В целом, документы свидетельствуют об огромном росте влияния и могущества ламаистской церкви в этот период, об активном [7] вмешательстве высших лам в политическую жизнь страны и ее взаимоотношения с соседями.
Такова вкратце была внутренняя обстановка в Монголии в 30-50-е годы XVII столетия. Что касается внешнеполитического положения Монголии в рассматриваемое время, то оно характеризовалось с одной стороны — усилением угрозы независимости страны со стороны маньчжуров, утвердившихся на китайском престоле в 1644 г. и положивших начало маньчжурской (цинской) династии в Китае, а с другой — развитием в основном мирных, добрососедских отношений с Россией, что служило известным противодействием маньчжурской экспансии.
Силой и хитростью подчинив себе к 1636 г. ханства и княжества Южной Монголии, маньчжурский двор выдвинул в качестве одной из центральных задач своей внешней политики завоевание Северной Монголии и Джунгарского ханства (См. История Монгольской Народной Республики, изд. 2-е, переработанное и дополненное, М., 1967, стр. 171-172; И. Я. Златкин, История Джунгарского ханства, М., 1964, стр. 422-435 и др.). Существование вдоль северной границы Цинской империи независимых и воинственных монгольских владений таило в себе прямую угрозу маньчжурскому трону в Китае, народ которого продолжал оказывать упорное сопротивление чужеземным завоевателям. Вот почему упрочение маньчжурского господства в Китае ставилось Цинами в прямую зависимость от полной ликвидации политической самостоятельности Монголии и подчинения ее своей власти. Занятые подавлением антиманьчжурских восстаний в Китае (См. С. Л. Тихвинский, Маньчжурское владычество в Китае, — сб. «Маньчжурское владычество в Китае», М., 1966, стр. 9-10) и не имея поэтому возможности решить «монгольский вопрос» с помощью оружия, маньчжурские феодалы в этот период усилили дипломатическое и экономическое давление, применяли тактику шантажа и угроз, вмешивались во внутренние дела страны (См. А. М. Позднеев, Монгольская летопись «Эрдэнийн эрихэ», с пояснениями, заключающими в себе материалы по истории Халхи с 1636 по 1736 г., СПб.. 1883, стр. 110). Они заставили халхаских феодалов отказаться от выгодной для них торговли лошадьми с властями и населением Минского Китая, разжигали внутренние распри среди монгольских правителей, например борьбу вокруг наследства Дзасакту-хана Норбо (См. там же, стр. 137-142), всячески мешали объединению монголов и т. п. Так провокационная политика и интриги маньчжурского двора, ловко использовавшего своекорыстные интересы отдельных групп монгольских феодалов, привели к срыву решений Джунгарского съезда 44 крупнейших ханов и князей Джунгарии, Халхи, Калмыкии и Кукунора, созванного по инициативе Эрдэни Батура-хунтайджи в 1640 г.

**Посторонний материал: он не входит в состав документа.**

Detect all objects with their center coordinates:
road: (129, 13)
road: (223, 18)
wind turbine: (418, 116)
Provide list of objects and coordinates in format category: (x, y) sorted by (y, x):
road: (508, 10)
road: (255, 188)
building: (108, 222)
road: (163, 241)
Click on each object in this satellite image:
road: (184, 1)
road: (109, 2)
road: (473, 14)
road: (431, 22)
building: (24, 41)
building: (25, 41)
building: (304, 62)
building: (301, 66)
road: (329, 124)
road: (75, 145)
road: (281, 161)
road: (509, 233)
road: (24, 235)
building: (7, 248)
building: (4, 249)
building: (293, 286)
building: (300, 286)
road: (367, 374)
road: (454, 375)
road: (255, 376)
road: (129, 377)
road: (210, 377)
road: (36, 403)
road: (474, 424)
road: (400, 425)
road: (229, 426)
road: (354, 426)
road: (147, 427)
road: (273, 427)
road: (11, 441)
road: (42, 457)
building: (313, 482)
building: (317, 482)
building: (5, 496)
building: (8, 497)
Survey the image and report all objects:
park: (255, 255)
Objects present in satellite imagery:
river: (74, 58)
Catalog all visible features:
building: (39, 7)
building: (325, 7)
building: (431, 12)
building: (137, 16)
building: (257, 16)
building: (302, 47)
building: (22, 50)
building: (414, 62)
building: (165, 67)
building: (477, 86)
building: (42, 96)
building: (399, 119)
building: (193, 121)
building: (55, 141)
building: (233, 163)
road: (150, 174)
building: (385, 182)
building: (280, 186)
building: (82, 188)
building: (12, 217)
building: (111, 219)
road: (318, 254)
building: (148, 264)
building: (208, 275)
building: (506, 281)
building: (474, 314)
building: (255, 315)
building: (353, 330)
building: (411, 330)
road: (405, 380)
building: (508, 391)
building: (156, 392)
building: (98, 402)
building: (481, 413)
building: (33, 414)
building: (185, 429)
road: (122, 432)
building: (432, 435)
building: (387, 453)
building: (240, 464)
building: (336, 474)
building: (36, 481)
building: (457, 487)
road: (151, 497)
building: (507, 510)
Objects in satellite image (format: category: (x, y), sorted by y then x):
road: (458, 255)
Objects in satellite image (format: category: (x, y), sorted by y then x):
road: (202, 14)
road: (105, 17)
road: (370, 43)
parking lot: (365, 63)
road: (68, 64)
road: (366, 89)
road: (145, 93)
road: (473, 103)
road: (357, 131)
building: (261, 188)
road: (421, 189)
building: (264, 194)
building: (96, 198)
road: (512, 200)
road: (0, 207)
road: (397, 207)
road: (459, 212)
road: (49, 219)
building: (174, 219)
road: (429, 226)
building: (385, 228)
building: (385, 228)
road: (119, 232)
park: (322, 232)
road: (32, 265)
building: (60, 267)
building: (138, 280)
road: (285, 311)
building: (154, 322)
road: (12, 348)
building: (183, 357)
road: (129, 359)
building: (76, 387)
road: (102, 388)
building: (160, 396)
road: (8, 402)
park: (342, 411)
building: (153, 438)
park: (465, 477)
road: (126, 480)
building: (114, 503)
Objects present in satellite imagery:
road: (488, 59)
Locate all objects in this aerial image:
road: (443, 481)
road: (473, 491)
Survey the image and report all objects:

Съезд вылился в одно из наиболее значительных событий в политической истории Монголии в рассматриваемый период и означал серьезную попытку консолидации монгольских владений перед лицом нависшей угрозы порабощения со стороны маньчжурских феодалов (См. Бугд Найрамдах Монгол Ард Улсын туух (История Монгольской Народной Республики), т. II, Улан-Батор, 1968, стр. 197). Выработанный съездом кодекс монголо-ойратских законов «Цааджийн бичиг» (См. К. Ф. Голстунский, Монголо-ойратские законы 1640 года, дополнительные указы Галдан-хунтайджи и законы, составленные для волжских калмыков при калмыцком хане Дондук-Даши, калмыцкий текст с русским переводом и примечаниями, СПб., 1880) носил характер не только внутреннего уложения, кодифицировавшего нормы обычного права в интересах господствовавшей феодальной верхушки, но и характер политического соглашения между владетельными [8] князьями о совместном отпоре агрессии извне. Этот союз монгольских князей, однако, скоро распался. Начались новые столкновения между ойратскими и халхаскими феодалами, в результате чего в конце XVII в. Халха-Монголия потеряла свою независимость, попав под власть маньчжурских завоевателей.
В середине XVII в. происходило дальнейшее расширение и укрепление политических, экономических и культурных связей России не только с Джунгарией и государством Алтын-ханов, с которыми отношения поддерживались еще с начала XVII в., но и с правителями Халхи. В дальнейшем (в 70-80-е годы XVII в.) Россия вступила в непосредственные контакты со всеми монгольскими владениями, в том числе с Тушету-ханом и Дзасакту-ханом (В документах настоящего сборника содержатся лишь первые упоминания и косвенные сведения о них).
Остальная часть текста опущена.